►

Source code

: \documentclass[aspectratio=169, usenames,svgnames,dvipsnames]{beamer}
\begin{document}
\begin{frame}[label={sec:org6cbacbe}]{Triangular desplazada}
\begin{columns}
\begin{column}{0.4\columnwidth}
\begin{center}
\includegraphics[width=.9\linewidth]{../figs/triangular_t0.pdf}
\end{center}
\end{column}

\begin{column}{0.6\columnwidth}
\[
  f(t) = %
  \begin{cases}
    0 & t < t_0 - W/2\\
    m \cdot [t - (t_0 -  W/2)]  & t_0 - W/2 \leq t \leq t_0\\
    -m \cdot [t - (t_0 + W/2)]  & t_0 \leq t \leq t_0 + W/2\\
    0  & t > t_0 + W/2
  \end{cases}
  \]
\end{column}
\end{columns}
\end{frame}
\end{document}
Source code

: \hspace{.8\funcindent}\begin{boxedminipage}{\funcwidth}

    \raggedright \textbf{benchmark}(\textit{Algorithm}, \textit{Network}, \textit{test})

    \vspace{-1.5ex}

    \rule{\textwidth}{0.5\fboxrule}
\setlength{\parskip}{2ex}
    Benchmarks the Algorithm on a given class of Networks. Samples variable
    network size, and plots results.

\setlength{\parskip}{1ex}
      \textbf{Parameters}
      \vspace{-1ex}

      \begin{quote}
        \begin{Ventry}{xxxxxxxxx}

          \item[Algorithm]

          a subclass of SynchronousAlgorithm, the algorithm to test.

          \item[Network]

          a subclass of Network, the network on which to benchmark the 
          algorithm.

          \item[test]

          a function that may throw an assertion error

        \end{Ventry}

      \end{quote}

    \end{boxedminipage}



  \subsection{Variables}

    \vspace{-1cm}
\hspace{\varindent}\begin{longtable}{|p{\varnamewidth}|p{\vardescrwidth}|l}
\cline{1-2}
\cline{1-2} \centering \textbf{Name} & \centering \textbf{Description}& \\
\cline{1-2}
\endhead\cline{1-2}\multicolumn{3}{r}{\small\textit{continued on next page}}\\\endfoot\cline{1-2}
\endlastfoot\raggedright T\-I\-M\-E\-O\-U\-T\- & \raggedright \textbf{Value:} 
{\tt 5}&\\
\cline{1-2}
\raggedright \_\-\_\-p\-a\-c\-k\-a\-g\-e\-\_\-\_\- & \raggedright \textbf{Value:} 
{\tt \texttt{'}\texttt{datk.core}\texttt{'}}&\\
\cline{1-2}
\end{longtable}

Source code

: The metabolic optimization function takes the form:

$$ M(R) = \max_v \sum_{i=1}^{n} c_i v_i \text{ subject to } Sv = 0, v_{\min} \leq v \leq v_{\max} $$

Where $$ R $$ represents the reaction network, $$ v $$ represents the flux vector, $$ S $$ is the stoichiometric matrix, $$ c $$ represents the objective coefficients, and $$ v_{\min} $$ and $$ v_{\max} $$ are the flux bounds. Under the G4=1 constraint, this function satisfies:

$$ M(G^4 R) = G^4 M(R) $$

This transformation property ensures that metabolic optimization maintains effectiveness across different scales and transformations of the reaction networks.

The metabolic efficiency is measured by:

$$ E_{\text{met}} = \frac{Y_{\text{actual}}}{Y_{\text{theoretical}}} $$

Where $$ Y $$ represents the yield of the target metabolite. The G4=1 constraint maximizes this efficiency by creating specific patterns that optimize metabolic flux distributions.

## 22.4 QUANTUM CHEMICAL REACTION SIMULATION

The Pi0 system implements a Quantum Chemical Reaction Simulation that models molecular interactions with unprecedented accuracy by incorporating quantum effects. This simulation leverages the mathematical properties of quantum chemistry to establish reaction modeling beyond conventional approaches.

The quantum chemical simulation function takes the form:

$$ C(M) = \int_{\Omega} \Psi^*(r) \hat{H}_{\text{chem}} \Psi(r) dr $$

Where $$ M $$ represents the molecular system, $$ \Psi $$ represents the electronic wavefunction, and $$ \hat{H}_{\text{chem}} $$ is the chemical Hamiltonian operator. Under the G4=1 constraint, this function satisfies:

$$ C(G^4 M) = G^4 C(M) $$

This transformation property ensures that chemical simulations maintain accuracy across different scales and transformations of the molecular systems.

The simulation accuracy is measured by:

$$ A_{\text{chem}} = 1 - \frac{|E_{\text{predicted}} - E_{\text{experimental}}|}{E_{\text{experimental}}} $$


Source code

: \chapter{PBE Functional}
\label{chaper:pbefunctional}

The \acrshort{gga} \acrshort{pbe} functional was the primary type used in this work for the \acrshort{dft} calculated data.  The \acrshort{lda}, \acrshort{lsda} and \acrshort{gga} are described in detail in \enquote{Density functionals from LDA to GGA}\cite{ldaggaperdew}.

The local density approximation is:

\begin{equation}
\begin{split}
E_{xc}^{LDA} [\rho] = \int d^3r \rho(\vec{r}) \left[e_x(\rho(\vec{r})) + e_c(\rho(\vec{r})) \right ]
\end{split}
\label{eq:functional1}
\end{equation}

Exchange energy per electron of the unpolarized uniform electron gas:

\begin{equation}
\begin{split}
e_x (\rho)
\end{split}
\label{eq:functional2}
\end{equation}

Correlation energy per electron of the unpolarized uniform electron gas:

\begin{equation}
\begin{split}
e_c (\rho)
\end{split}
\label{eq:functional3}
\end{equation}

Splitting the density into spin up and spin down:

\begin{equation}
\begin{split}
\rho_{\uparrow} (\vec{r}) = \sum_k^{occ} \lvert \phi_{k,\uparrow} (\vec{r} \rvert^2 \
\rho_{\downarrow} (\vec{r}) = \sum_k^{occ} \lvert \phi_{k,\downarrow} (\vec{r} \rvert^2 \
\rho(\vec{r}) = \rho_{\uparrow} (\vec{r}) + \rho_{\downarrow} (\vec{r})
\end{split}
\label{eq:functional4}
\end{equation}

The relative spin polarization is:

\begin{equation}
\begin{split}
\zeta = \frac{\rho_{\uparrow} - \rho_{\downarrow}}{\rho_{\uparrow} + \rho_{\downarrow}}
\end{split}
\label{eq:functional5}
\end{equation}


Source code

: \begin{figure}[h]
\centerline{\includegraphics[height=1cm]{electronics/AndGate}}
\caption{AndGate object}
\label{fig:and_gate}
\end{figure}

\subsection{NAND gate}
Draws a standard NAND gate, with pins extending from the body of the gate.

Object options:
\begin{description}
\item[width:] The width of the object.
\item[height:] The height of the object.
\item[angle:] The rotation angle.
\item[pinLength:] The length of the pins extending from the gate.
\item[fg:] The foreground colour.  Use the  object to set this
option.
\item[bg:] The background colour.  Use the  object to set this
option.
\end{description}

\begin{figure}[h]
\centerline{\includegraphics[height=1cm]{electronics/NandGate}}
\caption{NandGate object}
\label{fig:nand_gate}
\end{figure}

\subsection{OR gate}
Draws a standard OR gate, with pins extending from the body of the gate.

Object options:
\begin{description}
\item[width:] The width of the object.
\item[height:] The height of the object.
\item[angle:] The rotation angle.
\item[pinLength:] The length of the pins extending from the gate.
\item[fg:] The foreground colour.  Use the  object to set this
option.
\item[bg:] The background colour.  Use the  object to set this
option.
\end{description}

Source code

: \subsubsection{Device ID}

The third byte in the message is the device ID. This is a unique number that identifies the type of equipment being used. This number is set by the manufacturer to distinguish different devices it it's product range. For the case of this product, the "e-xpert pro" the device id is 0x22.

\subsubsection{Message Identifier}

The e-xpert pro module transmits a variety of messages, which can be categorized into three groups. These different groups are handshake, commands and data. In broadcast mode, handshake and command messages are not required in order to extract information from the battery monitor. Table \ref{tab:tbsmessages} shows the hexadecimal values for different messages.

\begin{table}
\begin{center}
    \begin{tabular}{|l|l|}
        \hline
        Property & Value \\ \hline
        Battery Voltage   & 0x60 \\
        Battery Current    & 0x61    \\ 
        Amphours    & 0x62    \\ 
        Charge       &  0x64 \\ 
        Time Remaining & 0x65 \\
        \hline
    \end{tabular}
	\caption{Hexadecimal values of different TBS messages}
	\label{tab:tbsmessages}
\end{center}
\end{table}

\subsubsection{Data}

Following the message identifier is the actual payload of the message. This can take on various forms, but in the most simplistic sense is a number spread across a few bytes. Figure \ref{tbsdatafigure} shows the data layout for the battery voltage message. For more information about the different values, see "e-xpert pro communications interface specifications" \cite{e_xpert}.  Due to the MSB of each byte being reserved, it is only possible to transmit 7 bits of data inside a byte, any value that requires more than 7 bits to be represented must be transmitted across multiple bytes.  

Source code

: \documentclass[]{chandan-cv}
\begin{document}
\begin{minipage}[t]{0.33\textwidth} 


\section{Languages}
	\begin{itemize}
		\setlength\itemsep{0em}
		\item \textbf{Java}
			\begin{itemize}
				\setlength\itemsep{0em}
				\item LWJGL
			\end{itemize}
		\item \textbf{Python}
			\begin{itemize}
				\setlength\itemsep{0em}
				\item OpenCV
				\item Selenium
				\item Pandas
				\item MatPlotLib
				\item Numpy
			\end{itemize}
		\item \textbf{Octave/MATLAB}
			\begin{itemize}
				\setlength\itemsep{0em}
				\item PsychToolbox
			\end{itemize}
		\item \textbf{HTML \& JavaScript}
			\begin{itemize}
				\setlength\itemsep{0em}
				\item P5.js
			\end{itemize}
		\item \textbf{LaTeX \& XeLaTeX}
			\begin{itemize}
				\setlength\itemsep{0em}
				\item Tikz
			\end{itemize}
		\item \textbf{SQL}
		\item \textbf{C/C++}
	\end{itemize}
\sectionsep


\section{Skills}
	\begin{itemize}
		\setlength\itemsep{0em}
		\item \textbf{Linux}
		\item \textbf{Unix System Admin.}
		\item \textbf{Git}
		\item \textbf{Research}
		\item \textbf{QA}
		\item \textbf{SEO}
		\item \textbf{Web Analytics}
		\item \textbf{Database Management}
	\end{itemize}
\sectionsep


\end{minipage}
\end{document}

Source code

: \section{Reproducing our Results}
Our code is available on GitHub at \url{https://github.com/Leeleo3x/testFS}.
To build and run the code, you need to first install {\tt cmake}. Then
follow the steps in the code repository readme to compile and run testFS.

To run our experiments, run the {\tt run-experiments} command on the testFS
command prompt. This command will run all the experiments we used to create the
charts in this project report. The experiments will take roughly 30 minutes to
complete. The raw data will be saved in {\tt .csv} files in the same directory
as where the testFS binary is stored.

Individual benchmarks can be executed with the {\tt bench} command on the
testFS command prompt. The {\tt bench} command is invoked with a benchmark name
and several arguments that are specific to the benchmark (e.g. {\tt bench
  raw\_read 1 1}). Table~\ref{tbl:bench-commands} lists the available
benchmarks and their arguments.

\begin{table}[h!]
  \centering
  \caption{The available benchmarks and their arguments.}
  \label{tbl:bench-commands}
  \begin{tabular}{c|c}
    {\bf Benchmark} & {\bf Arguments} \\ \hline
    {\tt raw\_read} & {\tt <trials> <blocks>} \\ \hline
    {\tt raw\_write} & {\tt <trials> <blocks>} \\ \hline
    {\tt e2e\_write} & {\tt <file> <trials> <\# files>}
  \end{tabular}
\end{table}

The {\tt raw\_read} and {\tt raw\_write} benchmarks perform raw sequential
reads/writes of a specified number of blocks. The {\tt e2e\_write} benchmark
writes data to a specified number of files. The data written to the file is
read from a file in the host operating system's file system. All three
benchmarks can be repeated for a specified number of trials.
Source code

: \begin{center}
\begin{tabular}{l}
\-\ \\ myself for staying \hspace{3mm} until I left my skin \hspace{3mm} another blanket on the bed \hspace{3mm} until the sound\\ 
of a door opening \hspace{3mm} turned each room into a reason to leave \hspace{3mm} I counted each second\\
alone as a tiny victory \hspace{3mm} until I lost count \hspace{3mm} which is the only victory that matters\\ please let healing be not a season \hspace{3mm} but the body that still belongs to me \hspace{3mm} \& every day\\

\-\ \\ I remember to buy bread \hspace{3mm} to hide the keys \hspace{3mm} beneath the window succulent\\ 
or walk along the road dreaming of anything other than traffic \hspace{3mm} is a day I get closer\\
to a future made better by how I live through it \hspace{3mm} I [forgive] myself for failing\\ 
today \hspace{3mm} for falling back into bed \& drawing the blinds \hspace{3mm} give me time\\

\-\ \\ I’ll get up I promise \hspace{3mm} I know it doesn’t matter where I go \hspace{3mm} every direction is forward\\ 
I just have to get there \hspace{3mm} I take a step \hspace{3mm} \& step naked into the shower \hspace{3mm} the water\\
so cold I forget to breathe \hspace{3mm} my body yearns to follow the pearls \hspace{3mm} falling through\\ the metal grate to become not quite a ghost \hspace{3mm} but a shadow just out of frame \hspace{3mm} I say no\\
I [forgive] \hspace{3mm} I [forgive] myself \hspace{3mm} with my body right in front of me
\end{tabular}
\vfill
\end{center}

◄

#### [Work instructions]
Lines from the first one above through the line containing "0 & t < t_0 - W/2\\" are to be retyped exactly, both included, and nothing more.

#### [Written reply]
Source code

: \documentclass[aspectratio=169, usenames,svgnames,dvipsnames]{beamer}
\begin{document}
\begin{frame}[label={sec:org6cbacbe}]{Triangular desplazada}
\begin{columns}
\begin{column}{0.4\columnwidth}
\begin{center}
\includegraphics[width=.9\linewidth]{../figs/triangular_t0.pdf}
\end{center}
\end{column}

\begin{column}{0.6\columnwidth}
\[
  f(t) = %
  \begin{cases}
    0 & t < t_0 - W/2\\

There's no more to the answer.